Arran Rees, a PhD researcher based in the School of Fine Art, History of Art and Cultural Studies, recently talked to the BBC about memes and museums.
Arran’s research, which is funded by the White Rose College of the Arts & Humanities (WRoCAH), looks at how museums can begin developing methods for collecting social media content. Throughout his research, Arran has discussed memes as digital cultural heritage on a number of occasions.
As part of this, Arran has been working with Phillip Roberts, the Associate Curator of Photography and Photographic Technology at the National Science and Media Museum in Bradford. The museum explores the science and culture of image and sound technologies, and together Arran and Phillip are looking at how the museum might collect memes.
After spending a month working at ACMI, the Australian Centre for Moving Image, Arran wrote a short article for their website last year on preserving memes.

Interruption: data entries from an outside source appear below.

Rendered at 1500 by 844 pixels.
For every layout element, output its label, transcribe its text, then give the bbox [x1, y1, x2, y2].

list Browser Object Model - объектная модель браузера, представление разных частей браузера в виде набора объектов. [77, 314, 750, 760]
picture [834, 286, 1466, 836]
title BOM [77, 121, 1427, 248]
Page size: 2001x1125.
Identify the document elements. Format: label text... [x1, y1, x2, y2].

This was subsequently picked up by digital journalist Ian Casey, who asked Arran to talk a bit more about the memes he thinks should be preserved and what museums are currently doing with them.

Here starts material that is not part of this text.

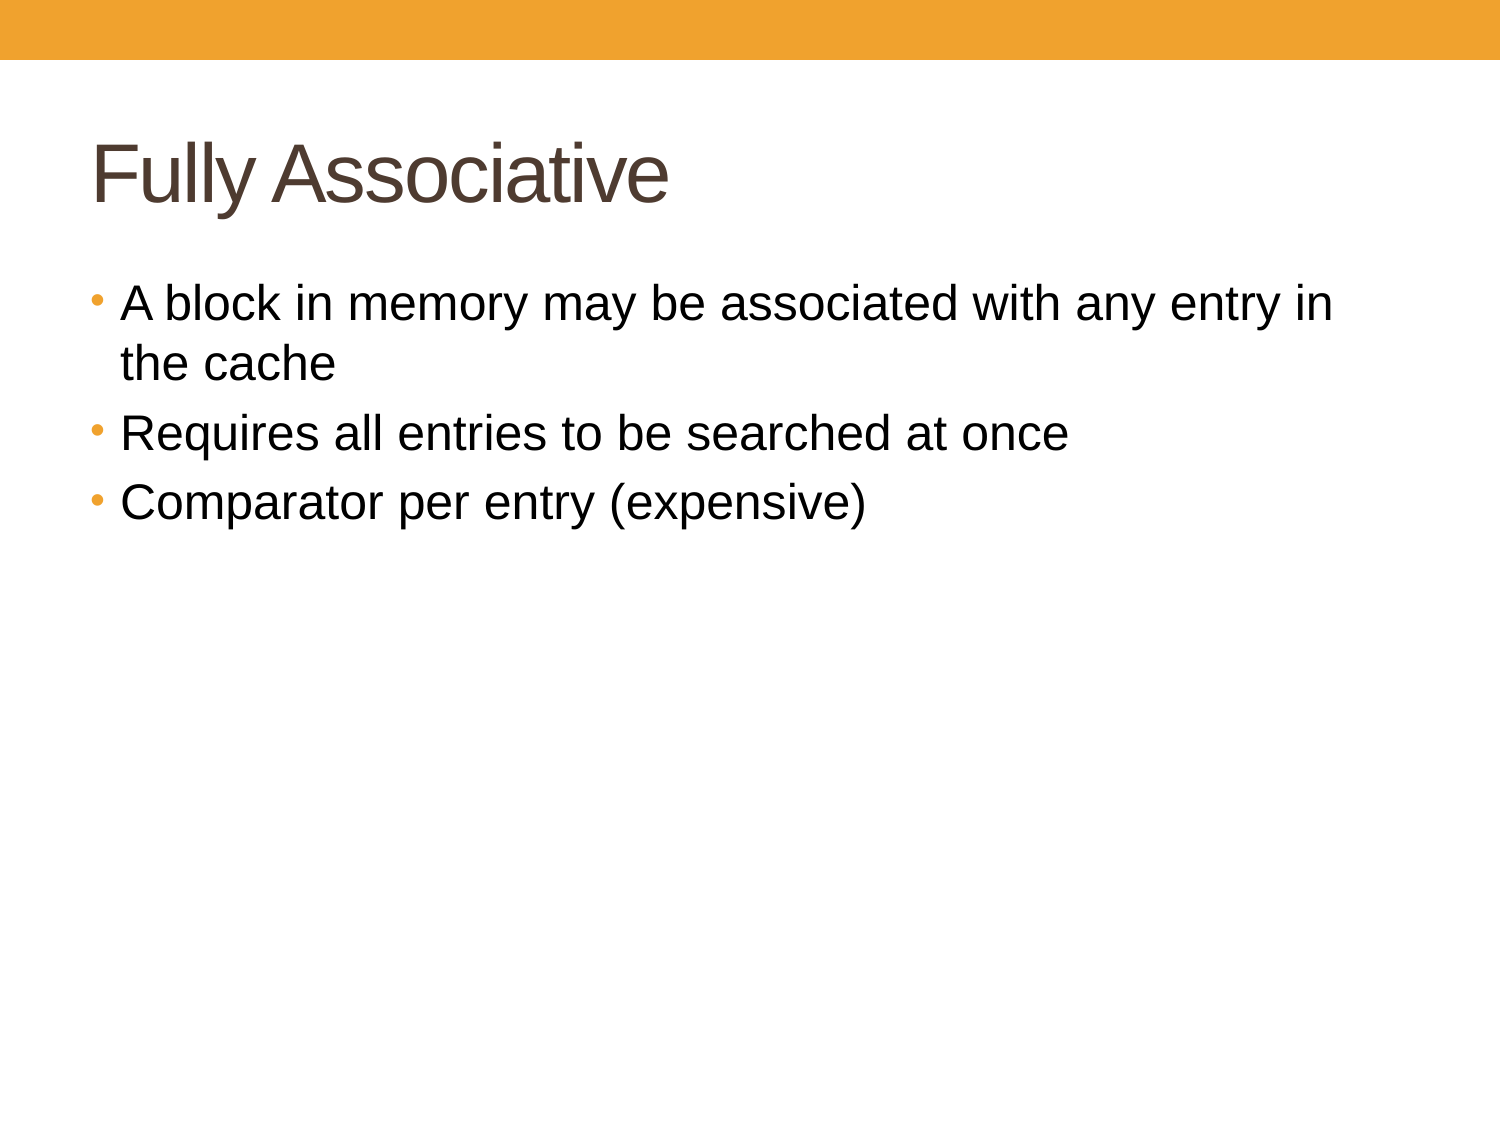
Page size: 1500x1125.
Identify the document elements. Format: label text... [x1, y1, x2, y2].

Now that people are staying at home, memes are being widely circulated on the internet and coming into peoples’ lives more and more by the day.

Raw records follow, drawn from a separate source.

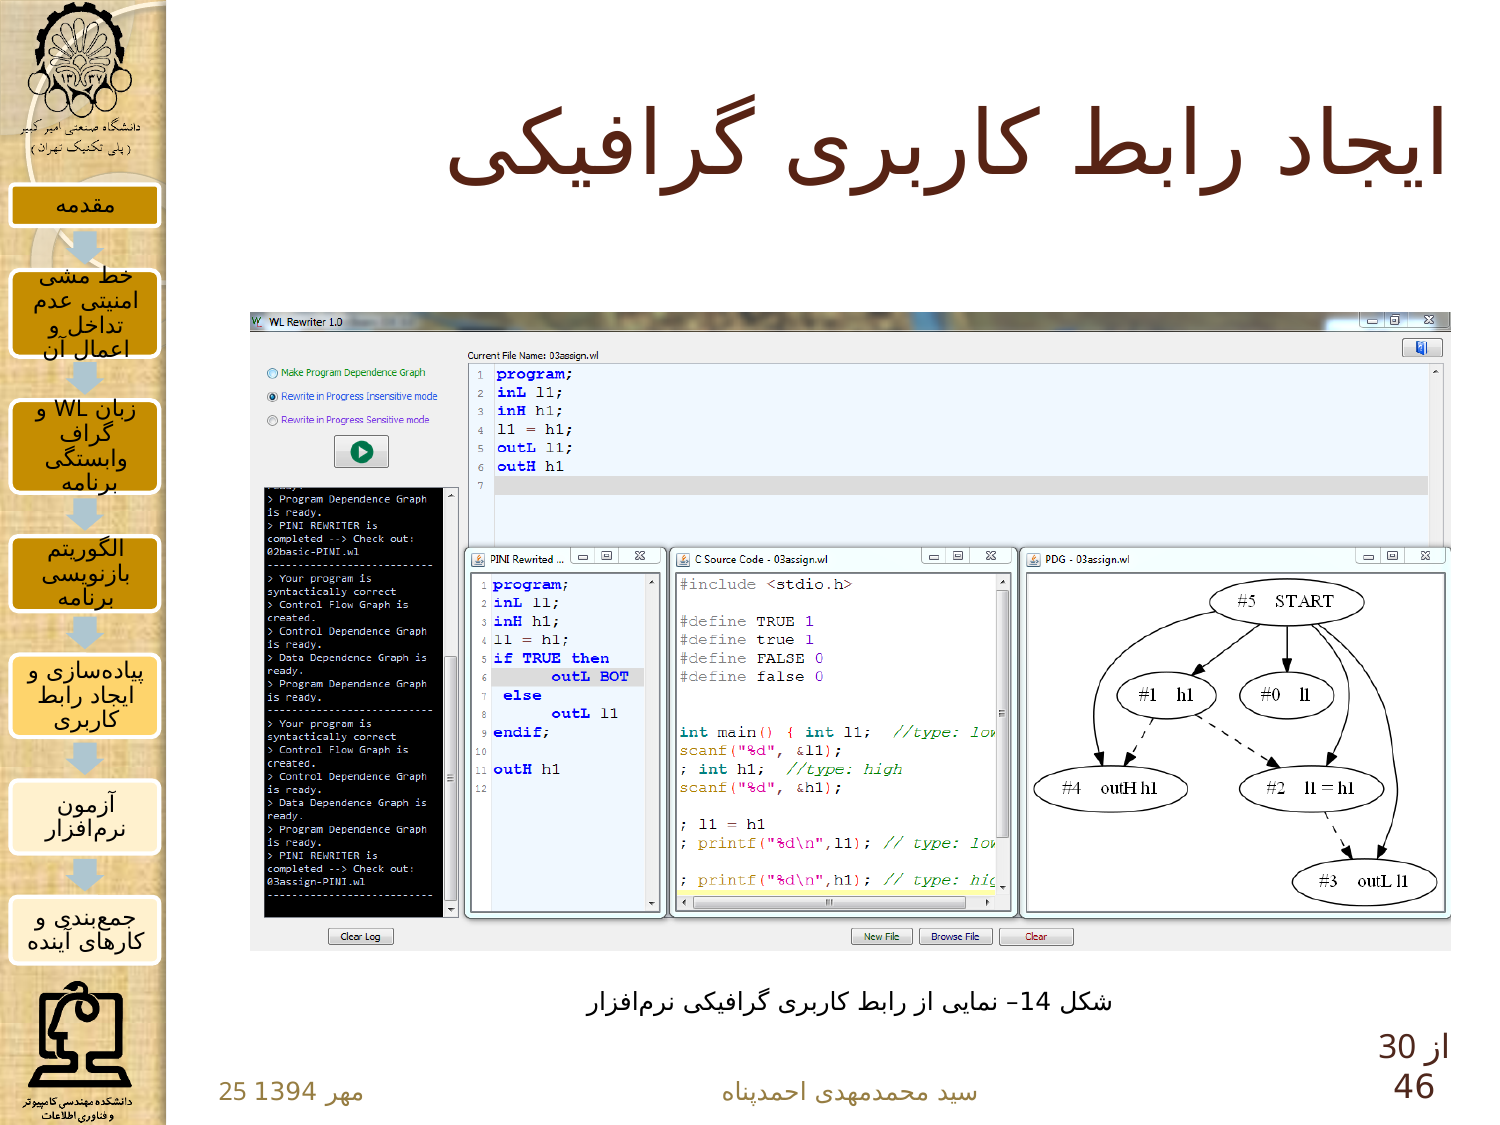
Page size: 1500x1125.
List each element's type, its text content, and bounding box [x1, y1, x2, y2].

picture [0, 0, 166, 1125]
slide_number 25 مهر 1394 [157, 1034, 467, 1113]
text_box شکل 14– نمایی از رابط کاربری گرافیکی نرم‌افزار [395, 977, 1305, 1023]
title ایجاد رابط کاربری گرافیکی [235, 45, 1466, 233]
picture [250, 311, 1451, 951]
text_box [10, 184, 160, 965]
footer سید محمدمهدی احمدپناه [612, 1034, 1088, 1113]
slide_number 30 از 46 [1340, 1034, 1488, 1113]
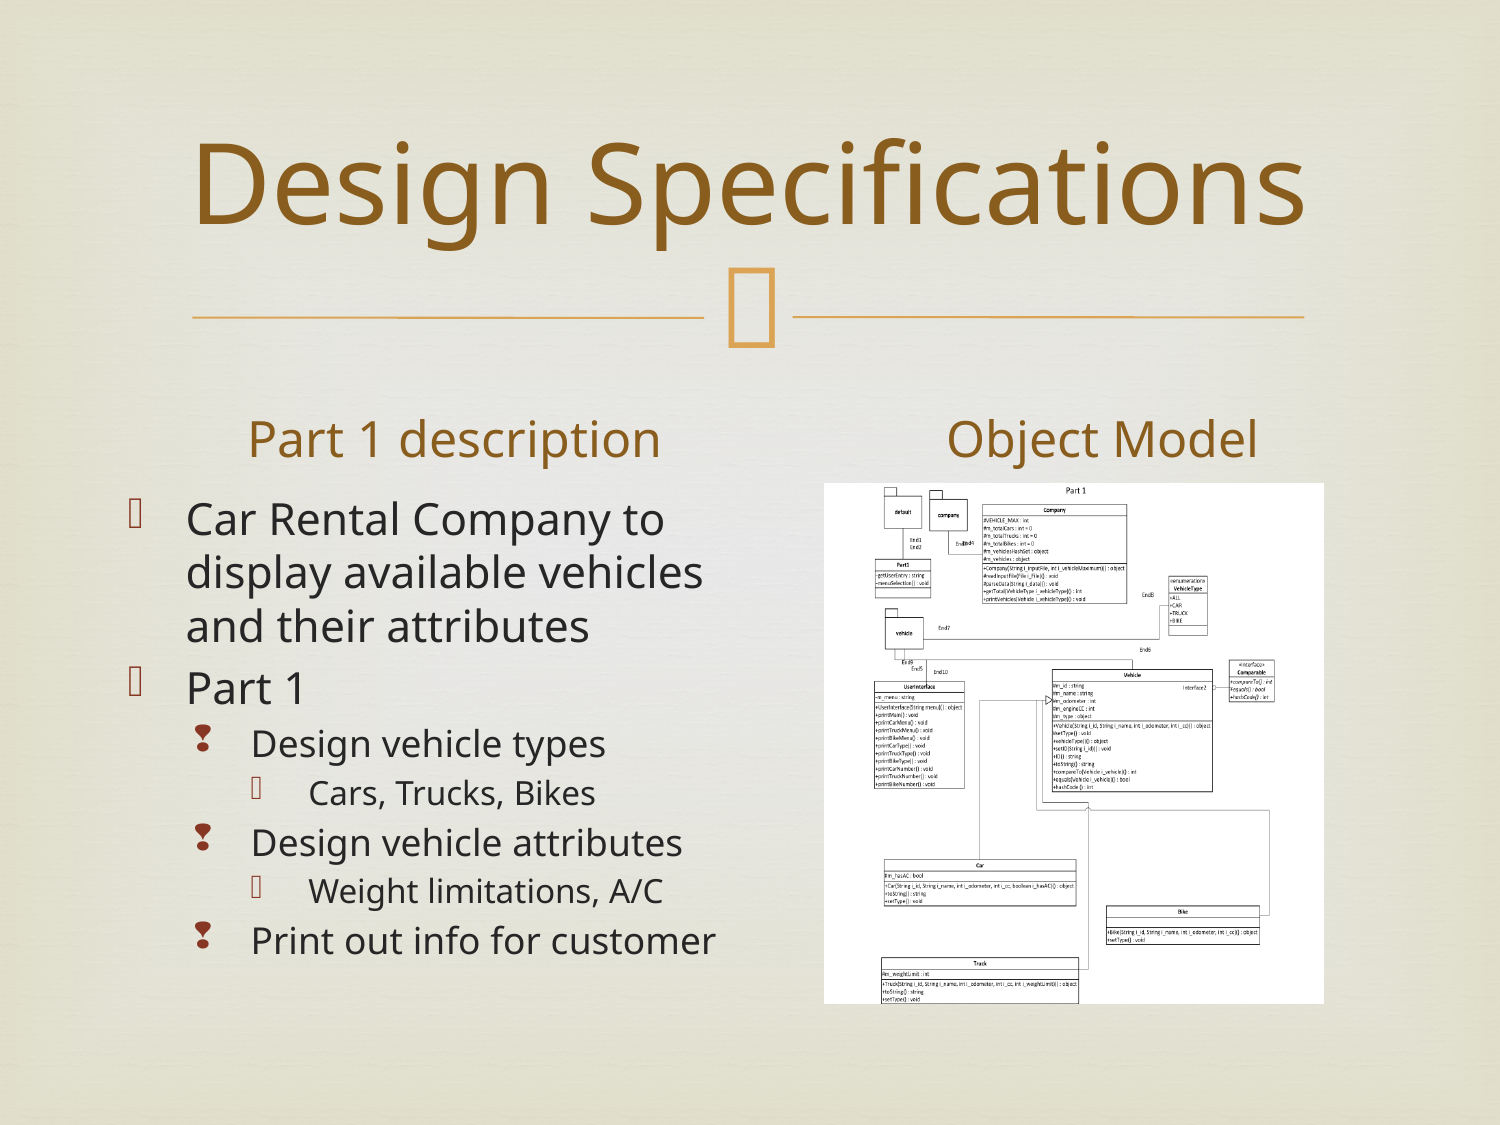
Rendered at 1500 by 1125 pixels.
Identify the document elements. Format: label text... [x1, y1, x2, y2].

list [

In a short film, now available for viewing on the BBC website, Arran talks about some of his reasons for archiving memes in museums:
“Memes should be considered as part of our cultural heritage. I think that museums and archives around the world should be collecting them.
“Memes are a mixture of still and moving images, often overlaid with text, expressing funny, humorous commentary on people, places or events.
“I have been working with the National Science and Media Museum to look at memes as examples of how photographic technology and the use of photographs have changed because of the internet.”
Arran also talks about his top five memes, including ‘Woman yelling at cat’, ‘RuPaul’s Drag Race’ and the Museum of English Rural Life’s ‘Absolute Unit’.